| Assigned task |
Answer these questions from the biography of William Alfred Paine below.
(a) In what year and in what job did Paine begin his career in finance?
(b) Which Michigan town is named for Paine's daughter?
(c) Who took over as head of Paine Webber after Paine's death?

| Passage to read |

American stockbroker (1855–1929)

William Alfred Paine (January 29, 1855 – September 24, 1929) was an American businessman who co-founded the brokerage firm Paine Webber. He was also instrumental in the creation of the mining venture Copper Range Consolidated Company.

==Biography==
Born in Amesbury, Massachusetts, Paine was the son of Albert Paine and Sarah (Sergeant) Paine. He began his career in finance in 1873 as a clerk at a bank in Boston. In 1880, with a loan from his father, he partnered with Wallace G. Webber to create the brokerage firm, Paine, Webber & Company. They became members of both the Boston and New York Stock Exchanges.

Outside of building a successful brokerage business, Paine was involved in the major mining venture, Copper Range Consolidated Company in the "Copper Country" of Michigan. In 1899, he invested in the Copper Range Consolidated Company and helped arrange the financing for the company. He then served as president of the company.

After running his highly successful brokerage business for nearly fifty years, Paine died on September 24, 1929, just a few weeks before the Wall Street crash of 1929. His estate was worth an estimated $13,700,000 (1929 USD).

==Legacy==
The town of Painesdale, Michigan was named for Paine, and the town of Freda, Michigan is named for his daughter. The Sarah Sargent Paine Memorial Library in Painesdale is named after Paine's mother.

==Personal life==
On April 18, 1887, Paine married Ruth Felton Ward. They had two sons and three daughters: Francis Ward Paine, Ruth Sargent Paine, Esther Humphrey Paine, Dorothy Bowen Paine and Stephen Paine. His son, Francis took over as head of Paine Webber after Paine's death.

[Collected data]
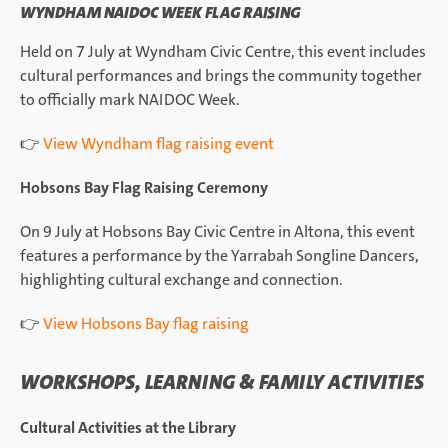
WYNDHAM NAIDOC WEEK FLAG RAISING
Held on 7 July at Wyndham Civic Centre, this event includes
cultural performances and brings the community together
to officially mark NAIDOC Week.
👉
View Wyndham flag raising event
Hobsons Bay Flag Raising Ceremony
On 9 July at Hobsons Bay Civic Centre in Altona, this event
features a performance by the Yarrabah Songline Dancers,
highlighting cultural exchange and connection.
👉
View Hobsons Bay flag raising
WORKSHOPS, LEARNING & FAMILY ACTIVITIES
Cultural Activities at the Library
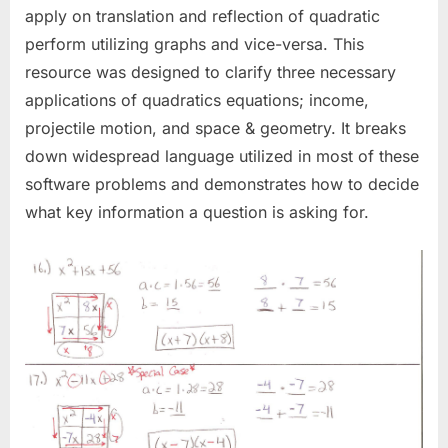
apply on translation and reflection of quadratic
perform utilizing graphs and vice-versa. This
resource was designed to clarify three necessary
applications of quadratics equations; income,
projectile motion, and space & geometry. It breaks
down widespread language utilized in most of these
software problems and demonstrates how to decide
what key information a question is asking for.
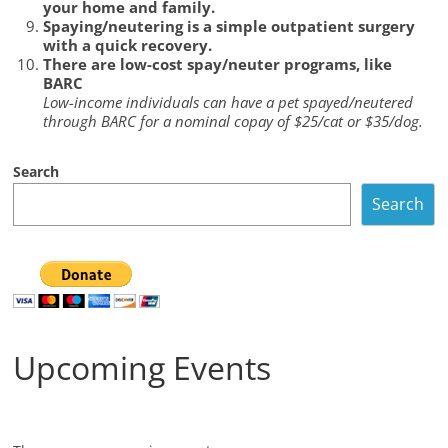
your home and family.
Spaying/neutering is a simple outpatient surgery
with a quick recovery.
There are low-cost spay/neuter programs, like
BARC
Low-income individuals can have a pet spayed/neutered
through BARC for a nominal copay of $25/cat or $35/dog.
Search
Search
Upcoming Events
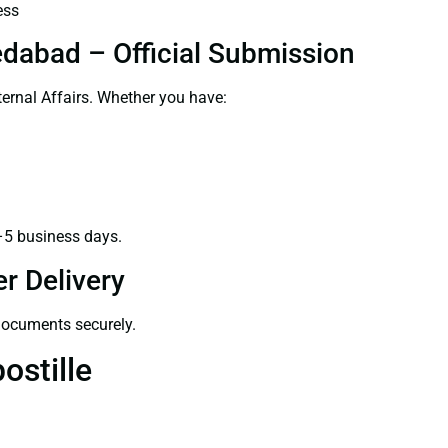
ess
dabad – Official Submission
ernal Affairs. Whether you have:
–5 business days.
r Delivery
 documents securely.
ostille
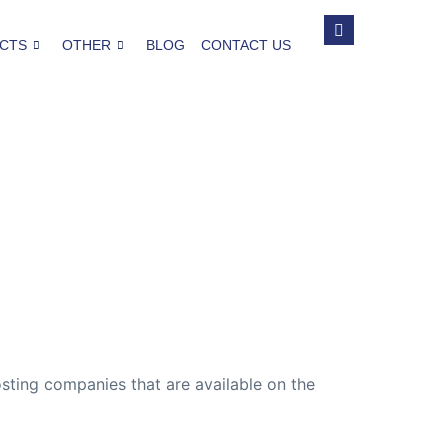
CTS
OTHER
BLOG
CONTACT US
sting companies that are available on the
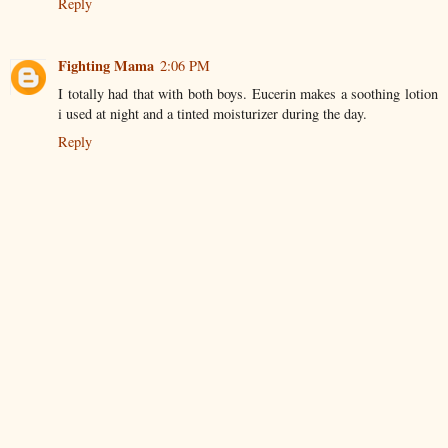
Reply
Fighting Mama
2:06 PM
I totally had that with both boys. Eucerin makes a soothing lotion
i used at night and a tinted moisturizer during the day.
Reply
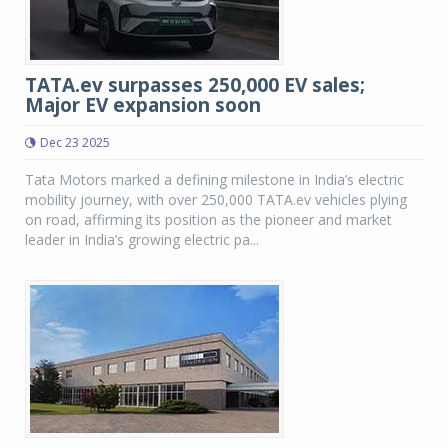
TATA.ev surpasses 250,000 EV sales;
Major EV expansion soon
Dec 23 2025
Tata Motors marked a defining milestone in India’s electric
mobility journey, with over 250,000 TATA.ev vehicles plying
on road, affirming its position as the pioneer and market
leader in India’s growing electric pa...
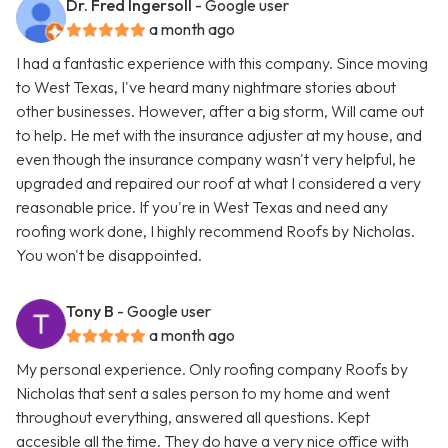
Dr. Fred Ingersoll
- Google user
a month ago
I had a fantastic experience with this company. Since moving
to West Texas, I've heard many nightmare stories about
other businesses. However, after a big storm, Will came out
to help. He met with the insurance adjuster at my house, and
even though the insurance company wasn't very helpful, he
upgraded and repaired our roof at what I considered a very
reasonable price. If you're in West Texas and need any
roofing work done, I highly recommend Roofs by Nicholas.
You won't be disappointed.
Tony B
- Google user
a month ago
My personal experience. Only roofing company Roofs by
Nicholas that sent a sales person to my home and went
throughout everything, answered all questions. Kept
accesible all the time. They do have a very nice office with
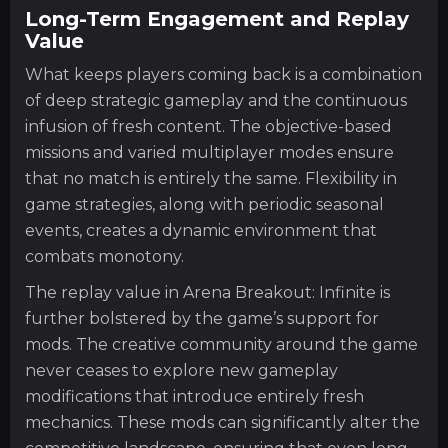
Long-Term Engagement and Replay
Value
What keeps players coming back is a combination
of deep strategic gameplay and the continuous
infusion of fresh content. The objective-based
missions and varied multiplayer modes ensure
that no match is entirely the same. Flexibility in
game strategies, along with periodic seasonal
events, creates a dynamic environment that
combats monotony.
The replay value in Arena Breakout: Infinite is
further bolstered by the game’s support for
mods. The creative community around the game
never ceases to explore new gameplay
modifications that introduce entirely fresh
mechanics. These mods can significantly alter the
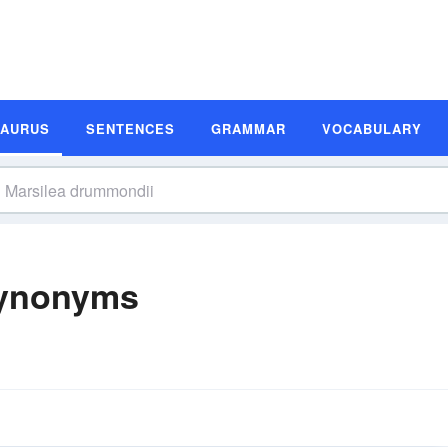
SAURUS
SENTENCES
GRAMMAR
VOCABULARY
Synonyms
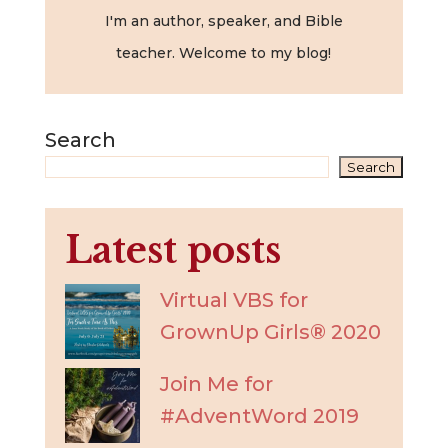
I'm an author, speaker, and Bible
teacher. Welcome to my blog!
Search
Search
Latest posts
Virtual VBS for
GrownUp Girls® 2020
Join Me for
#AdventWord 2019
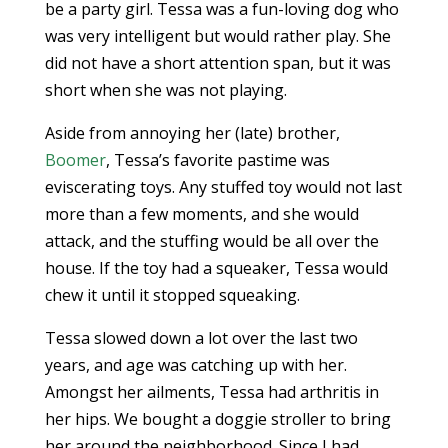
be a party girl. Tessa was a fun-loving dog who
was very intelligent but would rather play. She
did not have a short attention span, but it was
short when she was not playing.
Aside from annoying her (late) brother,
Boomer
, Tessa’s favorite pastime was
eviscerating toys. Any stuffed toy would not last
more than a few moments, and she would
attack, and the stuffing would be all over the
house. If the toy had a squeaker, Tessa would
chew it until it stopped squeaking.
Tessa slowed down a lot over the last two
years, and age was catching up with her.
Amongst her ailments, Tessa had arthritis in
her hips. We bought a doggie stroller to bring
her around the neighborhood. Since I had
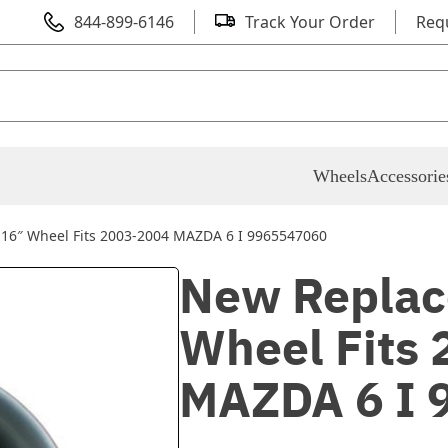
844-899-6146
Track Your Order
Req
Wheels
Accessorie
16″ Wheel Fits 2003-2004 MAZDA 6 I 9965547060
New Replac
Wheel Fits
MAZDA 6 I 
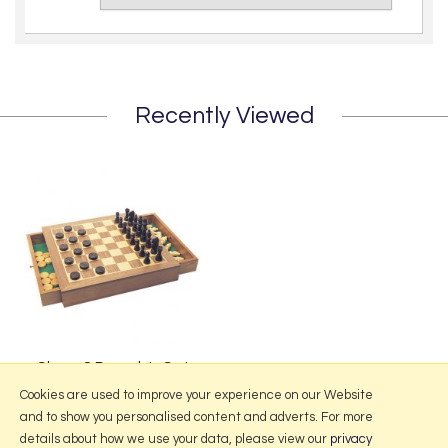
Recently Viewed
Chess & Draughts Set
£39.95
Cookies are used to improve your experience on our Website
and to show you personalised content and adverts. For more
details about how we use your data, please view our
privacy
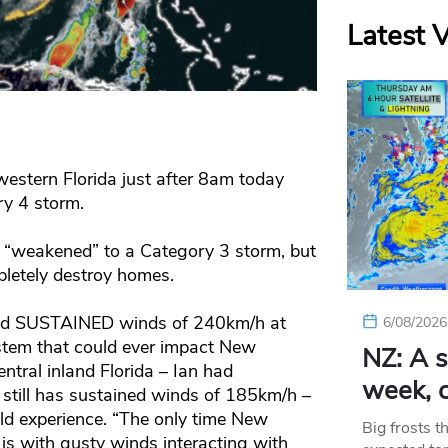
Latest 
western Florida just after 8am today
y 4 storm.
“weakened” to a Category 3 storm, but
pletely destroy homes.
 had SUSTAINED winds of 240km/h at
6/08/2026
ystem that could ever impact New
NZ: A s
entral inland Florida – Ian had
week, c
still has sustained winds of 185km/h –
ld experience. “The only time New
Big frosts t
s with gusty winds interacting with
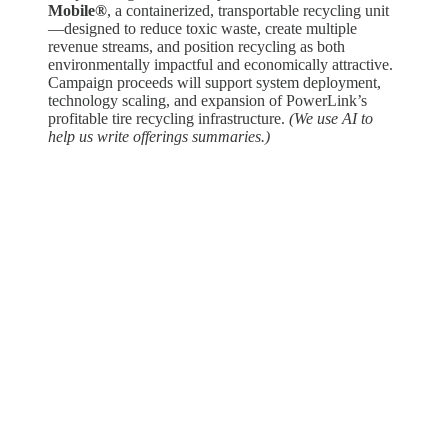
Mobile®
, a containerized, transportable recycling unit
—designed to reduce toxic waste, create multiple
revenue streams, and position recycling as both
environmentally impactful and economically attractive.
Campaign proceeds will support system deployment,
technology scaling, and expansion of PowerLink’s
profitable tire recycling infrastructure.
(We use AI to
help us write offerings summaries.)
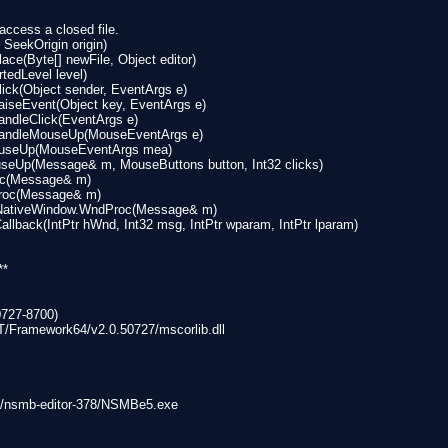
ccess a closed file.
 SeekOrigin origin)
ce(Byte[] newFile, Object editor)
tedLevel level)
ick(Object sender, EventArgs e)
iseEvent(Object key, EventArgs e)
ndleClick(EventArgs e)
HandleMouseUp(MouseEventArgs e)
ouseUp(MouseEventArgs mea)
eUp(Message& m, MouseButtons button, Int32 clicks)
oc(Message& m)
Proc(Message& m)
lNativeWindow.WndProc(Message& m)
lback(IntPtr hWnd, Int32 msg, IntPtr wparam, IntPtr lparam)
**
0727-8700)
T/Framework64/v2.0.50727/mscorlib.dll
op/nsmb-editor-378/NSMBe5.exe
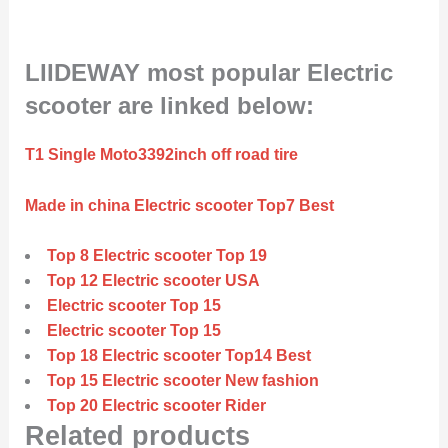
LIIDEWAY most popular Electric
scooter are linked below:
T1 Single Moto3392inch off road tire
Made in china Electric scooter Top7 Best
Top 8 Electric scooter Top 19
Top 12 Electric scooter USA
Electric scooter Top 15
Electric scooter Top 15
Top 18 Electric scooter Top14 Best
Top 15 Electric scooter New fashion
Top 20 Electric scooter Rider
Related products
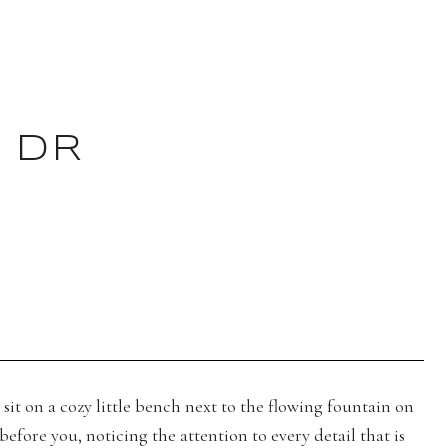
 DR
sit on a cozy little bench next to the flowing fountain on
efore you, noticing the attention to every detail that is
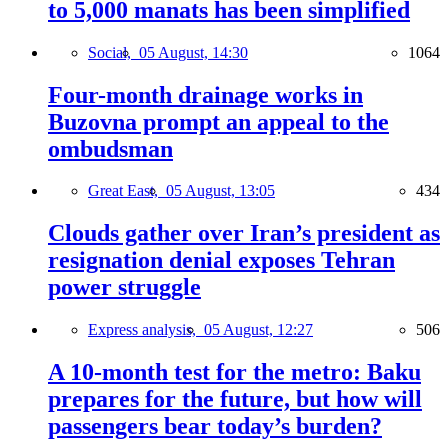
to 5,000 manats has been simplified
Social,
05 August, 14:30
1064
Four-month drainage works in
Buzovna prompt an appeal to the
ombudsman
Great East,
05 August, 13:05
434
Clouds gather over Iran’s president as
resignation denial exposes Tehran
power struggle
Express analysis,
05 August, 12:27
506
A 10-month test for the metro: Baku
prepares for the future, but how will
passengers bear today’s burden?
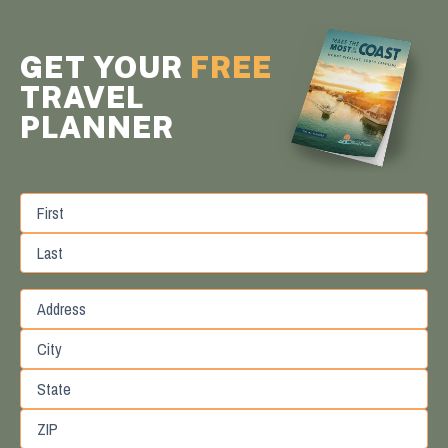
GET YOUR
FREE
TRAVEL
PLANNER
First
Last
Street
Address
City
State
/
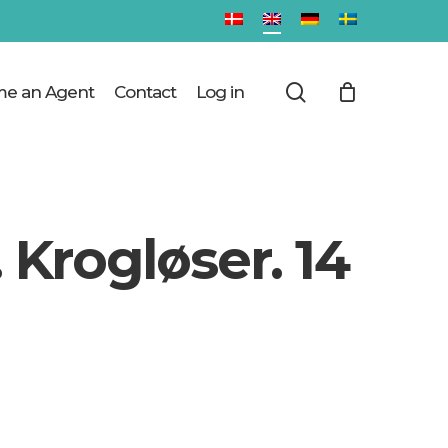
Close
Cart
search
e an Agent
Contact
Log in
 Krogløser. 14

| Written response |
(a) In 1873, as a clerk at a bank in Boston.
(b) Freda, Michigan.
(c) His son, Francis.